G.J. raised his eyebrows.
Then: "That's not _you_, Frankie!" said the Major with a start of
recognition towards the Staff lieutenant.
"Yes, sir," said Molder.
They shook hands. At the previous Christmas they had lain out together
on the cliffs of the east coast in wild weather, waiting to repel a
phantom army of thirty thousand Germans.
"It was the red hat put me off," the Major explained.
"Not my fault, sir," Molder smiled.
"Devilish glad to see you, my boy."
G.J. murmured to Molder:
"You don't want to go and have tea with her, do you?"

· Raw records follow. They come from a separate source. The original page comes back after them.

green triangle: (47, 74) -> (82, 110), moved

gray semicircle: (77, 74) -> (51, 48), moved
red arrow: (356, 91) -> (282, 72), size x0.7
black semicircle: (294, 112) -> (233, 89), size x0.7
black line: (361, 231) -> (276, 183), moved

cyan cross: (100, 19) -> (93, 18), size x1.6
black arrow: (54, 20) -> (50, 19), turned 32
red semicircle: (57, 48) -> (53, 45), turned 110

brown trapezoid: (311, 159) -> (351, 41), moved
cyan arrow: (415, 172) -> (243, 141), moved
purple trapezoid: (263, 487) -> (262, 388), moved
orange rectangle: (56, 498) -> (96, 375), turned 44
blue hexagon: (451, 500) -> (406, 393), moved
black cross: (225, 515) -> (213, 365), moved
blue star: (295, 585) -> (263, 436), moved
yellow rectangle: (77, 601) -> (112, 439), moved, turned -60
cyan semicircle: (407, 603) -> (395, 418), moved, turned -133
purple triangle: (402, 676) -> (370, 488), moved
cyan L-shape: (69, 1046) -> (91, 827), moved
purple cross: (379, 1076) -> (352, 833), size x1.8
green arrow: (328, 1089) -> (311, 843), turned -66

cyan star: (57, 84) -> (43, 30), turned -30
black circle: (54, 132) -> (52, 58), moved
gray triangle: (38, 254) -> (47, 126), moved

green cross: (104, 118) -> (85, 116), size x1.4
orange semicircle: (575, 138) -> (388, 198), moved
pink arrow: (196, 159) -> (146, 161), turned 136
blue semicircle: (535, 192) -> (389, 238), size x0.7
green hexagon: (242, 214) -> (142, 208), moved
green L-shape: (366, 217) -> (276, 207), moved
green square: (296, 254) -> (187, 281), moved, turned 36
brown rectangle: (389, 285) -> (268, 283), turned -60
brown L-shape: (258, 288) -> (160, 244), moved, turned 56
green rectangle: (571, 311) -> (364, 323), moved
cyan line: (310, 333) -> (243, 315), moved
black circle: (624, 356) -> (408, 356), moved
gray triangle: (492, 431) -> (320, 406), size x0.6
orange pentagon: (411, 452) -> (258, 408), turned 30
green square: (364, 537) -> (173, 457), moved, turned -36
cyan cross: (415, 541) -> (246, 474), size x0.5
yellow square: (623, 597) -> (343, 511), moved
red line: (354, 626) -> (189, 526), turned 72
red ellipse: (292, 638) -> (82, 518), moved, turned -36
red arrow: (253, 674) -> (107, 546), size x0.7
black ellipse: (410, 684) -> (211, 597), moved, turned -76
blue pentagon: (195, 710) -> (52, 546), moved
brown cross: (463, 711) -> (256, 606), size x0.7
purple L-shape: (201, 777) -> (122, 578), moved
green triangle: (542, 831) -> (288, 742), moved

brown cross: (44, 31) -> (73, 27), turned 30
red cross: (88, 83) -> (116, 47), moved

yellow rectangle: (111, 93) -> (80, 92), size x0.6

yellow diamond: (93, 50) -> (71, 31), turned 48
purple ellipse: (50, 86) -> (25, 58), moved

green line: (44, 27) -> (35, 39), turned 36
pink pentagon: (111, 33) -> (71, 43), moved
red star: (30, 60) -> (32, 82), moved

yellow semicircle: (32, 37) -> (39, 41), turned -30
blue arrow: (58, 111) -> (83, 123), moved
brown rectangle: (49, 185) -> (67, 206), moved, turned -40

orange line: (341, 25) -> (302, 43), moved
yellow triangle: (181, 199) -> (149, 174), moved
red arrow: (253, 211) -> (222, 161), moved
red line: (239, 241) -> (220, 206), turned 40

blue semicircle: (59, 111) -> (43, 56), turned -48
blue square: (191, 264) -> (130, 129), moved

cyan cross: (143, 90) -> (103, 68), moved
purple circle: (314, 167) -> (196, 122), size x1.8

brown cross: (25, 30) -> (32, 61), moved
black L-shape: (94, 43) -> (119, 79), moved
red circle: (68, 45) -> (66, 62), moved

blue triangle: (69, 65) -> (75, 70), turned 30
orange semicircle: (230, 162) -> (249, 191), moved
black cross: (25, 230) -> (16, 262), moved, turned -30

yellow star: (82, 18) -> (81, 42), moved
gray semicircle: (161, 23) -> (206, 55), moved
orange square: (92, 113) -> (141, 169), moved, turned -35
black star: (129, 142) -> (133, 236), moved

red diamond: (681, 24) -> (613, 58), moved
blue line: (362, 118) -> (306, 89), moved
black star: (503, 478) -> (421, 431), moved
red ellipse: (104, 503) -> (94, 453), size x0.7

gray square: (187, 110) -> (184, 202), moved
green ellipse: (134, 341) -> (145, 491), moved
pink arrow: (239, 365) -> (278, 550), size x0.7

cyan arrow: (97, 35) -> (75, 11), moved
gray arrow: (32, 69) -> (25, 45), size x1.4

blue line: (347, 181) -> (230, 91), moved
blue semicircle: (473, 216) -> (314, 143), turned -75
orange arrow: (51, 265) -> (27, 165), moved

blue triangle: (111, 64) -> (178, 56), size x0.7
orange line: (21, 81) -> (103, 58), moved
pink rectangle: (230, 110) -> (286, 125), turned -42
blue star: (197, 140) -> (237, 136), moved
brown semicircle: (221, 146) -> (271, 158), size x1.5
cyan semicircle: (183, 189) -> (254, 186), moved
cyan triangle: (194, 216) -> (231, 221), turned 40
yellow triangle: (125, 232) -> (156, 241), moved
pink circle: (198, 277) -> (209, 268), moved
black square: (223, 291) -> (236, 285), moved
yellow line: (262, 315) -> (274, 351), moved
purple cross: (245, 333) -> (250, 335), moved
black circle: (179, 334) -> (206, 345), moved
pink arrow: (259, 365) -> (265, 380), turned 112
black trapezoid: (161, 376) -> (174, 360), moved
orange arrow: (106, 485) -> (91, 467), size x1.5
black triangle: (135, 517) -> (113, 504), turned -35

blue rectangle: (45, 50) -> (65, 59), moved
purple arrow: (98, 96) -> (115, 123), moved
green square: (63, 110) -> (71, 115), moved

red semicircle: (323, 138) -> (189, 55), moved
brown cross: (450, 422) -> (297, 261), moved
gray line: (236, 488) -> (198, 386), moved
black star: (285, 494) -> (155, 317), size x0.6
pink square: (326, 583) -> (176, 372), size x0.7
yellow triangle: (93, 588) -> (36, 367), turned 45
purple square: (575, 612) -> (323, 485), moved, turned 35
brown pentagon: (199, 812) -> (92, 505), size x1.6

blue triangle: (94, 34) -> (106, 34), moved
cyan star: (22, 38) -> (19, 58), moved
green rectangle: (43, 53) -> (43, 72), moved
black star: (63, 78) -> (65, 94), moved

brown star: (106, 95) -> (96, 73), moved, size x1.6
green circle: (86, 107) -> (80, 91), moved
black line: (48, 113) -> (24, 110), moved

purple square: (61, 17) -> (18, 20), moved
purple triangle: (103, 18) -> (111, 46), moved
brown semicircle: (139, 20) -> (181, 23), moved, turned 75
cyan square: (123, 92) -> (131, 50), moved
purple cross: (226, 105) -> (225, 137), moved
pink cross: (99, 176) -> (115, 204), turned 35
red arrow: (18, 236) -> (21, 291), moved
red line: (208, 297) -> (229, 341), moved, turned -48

And Molder answered, with the somewhat fatuous, self-conscious
grin that no amount of intelligence can keep out of the face of a
good-looking fellow who knows that he has made an impression:
"Well, I don't know--"
G.J. raised his eyebrows again, but with indulgence, and winked at
Craive.
The Major shut his lips tight, then stood with his mouth open for a
second or two in the attitude of a man suddenly receiving the onset of
a great and original idea.
"She's right, hang it all!" he exclaimed. "She's right! Of course she
is! Why, what's all this"--he waved an arm at the whole scene--"what's
all this but sex? Look at 'em! And look at their portraits! You aren't
going to tell me! What's the good of pretending? Hang it all, when my
own aunt comes down to breakfast in a low-cut blouse that would have
given her fits even in the evening ten years ago!.